Revision as of 06:00, 10 June 2019

Exploiting the Wikipedia Structure in Local and Global Classification of Taxonomic Relations - scientific work related to Wikipedia quality published in 2012, written by Quang Xuan Do and Dan Roth.

Overview

Determining whether two terms have an ancestor relation (e.g. Toyota Camry and car) or a sibling relation (e.g. Toyota and Honda) is an essential component of textual inference in Natural Language Processing applications such as Question Answering, Summarization, and Textual Entailment. Significant work has been done on developing knowledge sources that could support these tasks, but these resources usually suffer from low coverage, noise, and are inflexible when dealing with ambiguous and general terms that may not appear in any stationary resource, making their use as general purpose background knowledge resources difficult.
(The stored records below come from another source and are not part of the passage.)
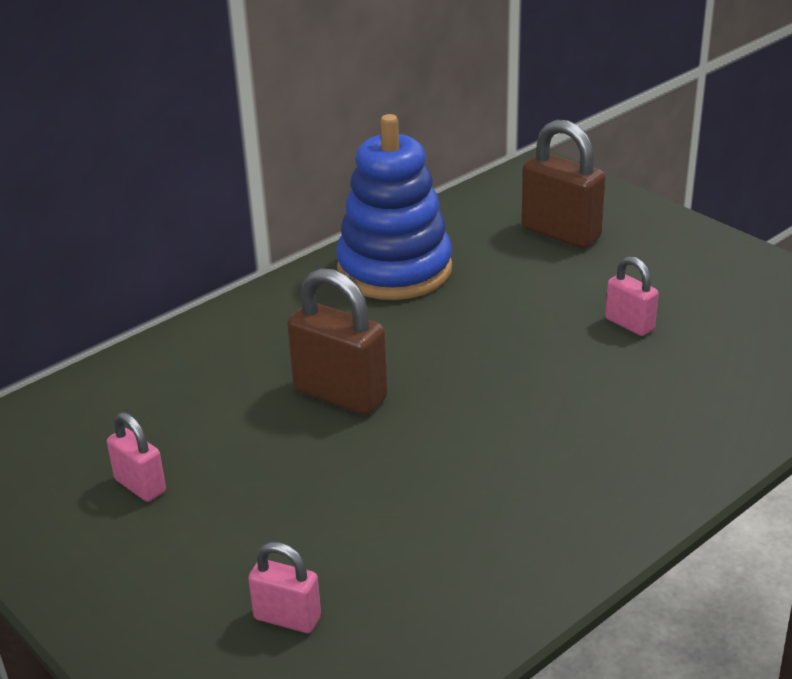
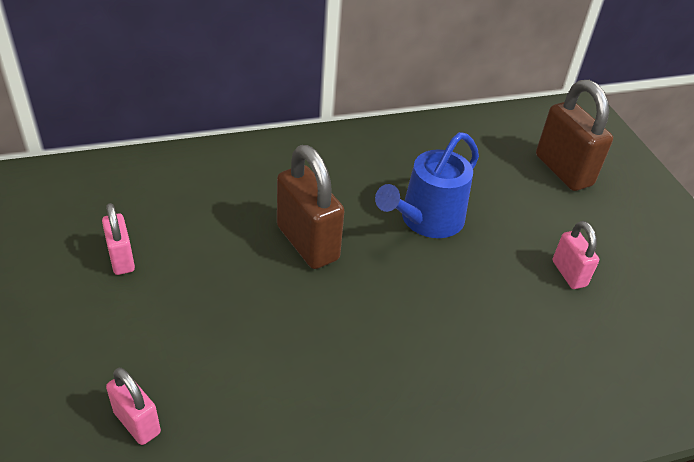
camera: 20 degrees right, 10 degrees up
blue stacking toy [336,114,452,300] -> none
none -> blue watering can [375,132,479,238]

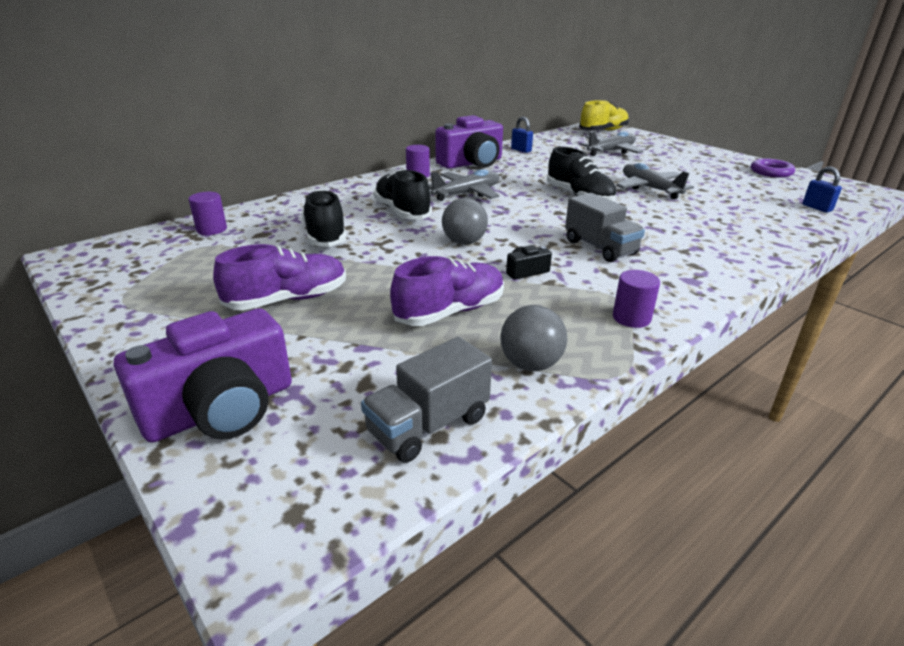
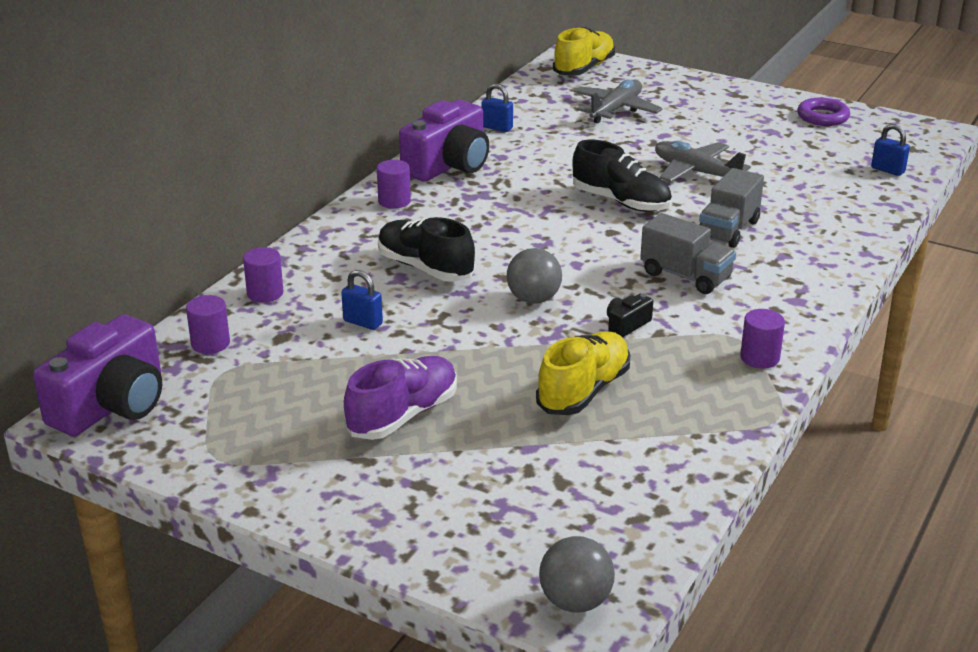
camera: 20 degrees left, 0 degrees up
purple camera [114,308,292,443] -> purple camera moved to [33,315,162,436]
black shoe [302,189,346,247] -> blue padlock [341,270,383,330]
grey truck [361,337,492,463] -> grey truck moved to [699,168,764,248]
purple shoe [390,256,504,326] -> yellow shoe [536,331,630,415]
grey plane [428,169,499,201] -> none
grey ball [500,305,567,371] -> grey ball moved to [539,536,615,613]
none -> purple cylinder [243,247,284,302]

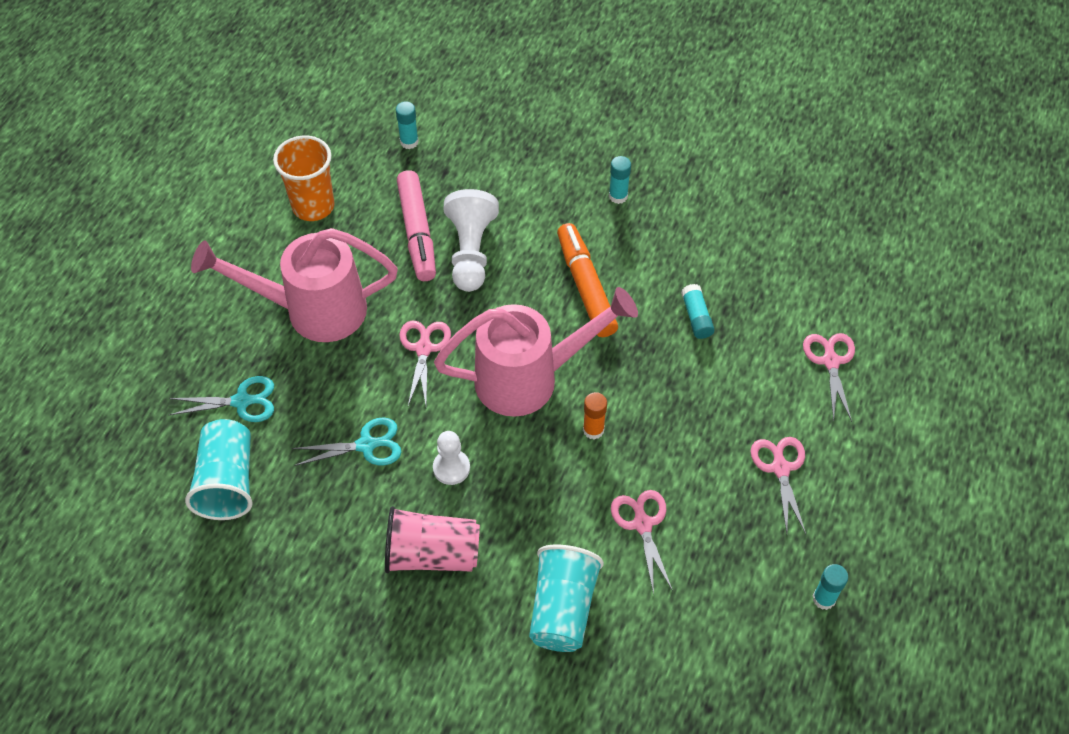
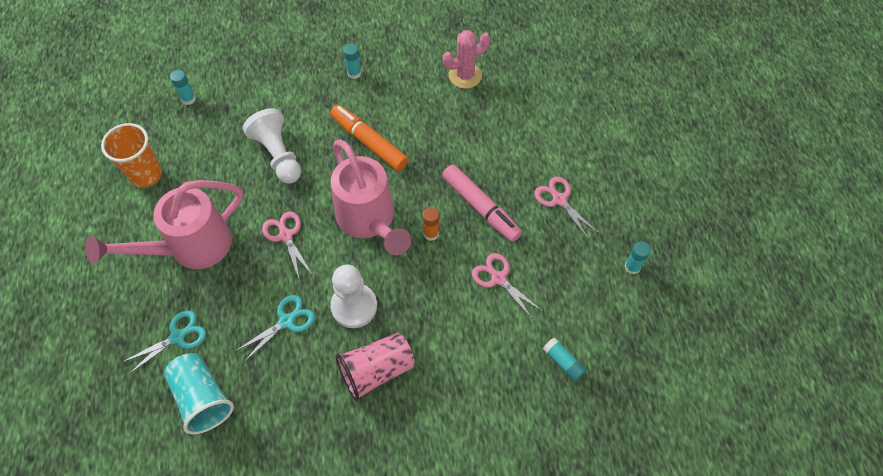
camera: 30 degrees left, 5 degrees up
pink marker [397,170,436,281] -> pink marker moved to [442,164,522,242]
white pawn [433,431,470,485] -> white pawn [331,265,377,328], size x1.65
pink watering can [434,287,638,417] -> pink watering can turned 105 degrees clockwise [331,140,411,255]
turquoise cup [529,545,604,652] -> none
turquoise glue stick [681,284,715,339] -> turquoise glue stick moved to [543,337,587,382]
pink scissors [803,333,855,422] -> none
none -> pink cactus [443,30,491,89]

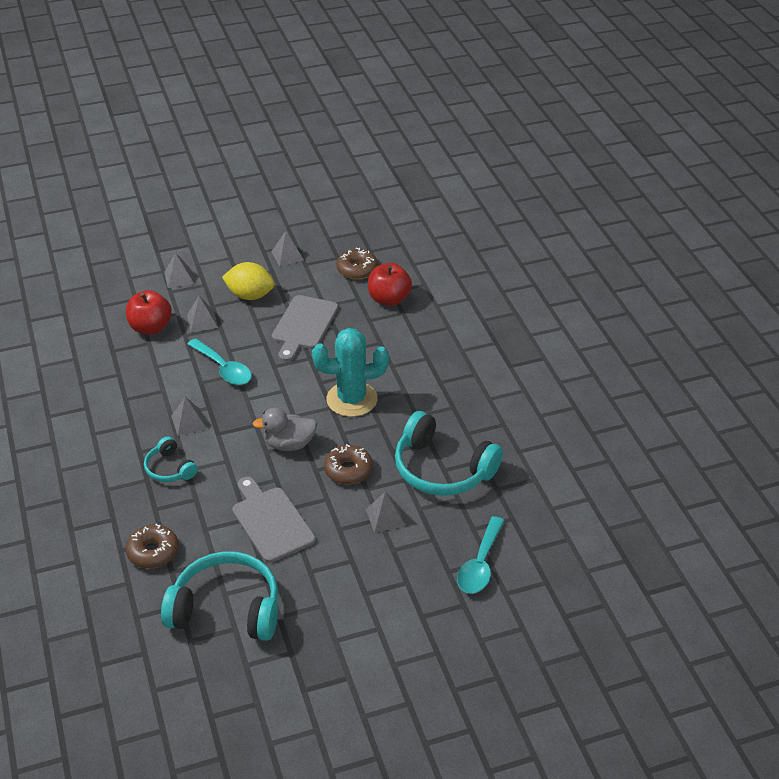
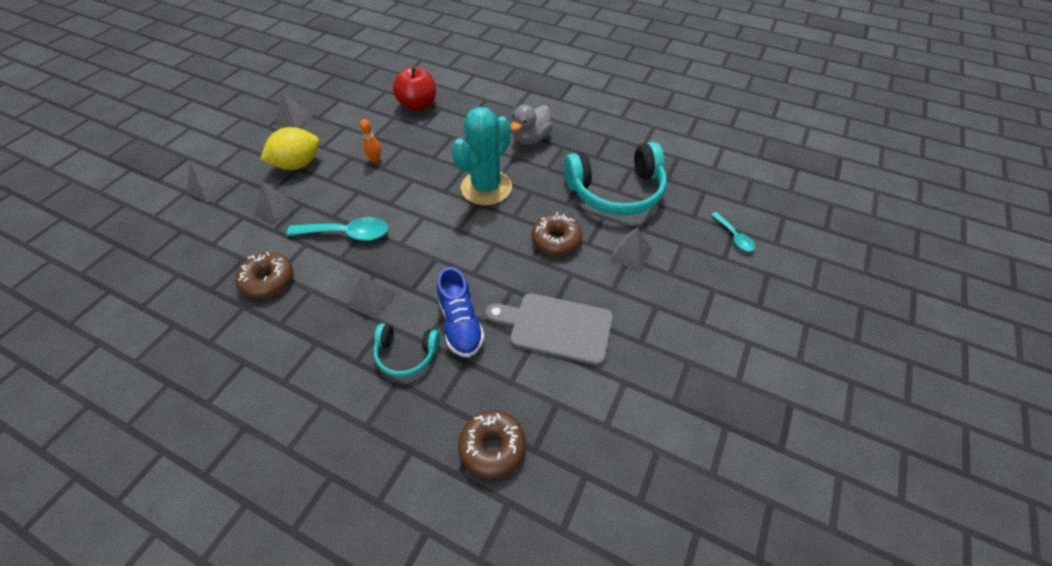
camera: 45 degrees left, 10 degrees up
red apple [126,290,172,334] -> none
turquoise headphones [161,551,278,641] -> none
grey duck [253,408,317,451] -> grey duck moved to [511,105,553,145]
grey cutting board [272,295,338,362] -> orange bowling pin [360,119,381,163]
brown donut [336,248,378,280] -> brown donut moved to [235,252,293,299]
turquoise spoon [457,516,505,594] -> turquoise spoon [711,212,755,252], size x0.58
none -> blue shoe [437,267,485,357]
In this paper, rather than building a hierarchical structure of concepts and relations, authors describe an algorithmic approach that, given two terms, determines the taxonomic relation between them using a machine learning-based approach that makes use of existing resources. Moreover, authors develop a global constraint-based inference process that leverages an existing knowledge base to enforce relational constraints among terms and thus improves the classifier predictions. Authors experimental evaluation shows that approach significantly outperforms other systems built upon the existing well-known knowledge sources.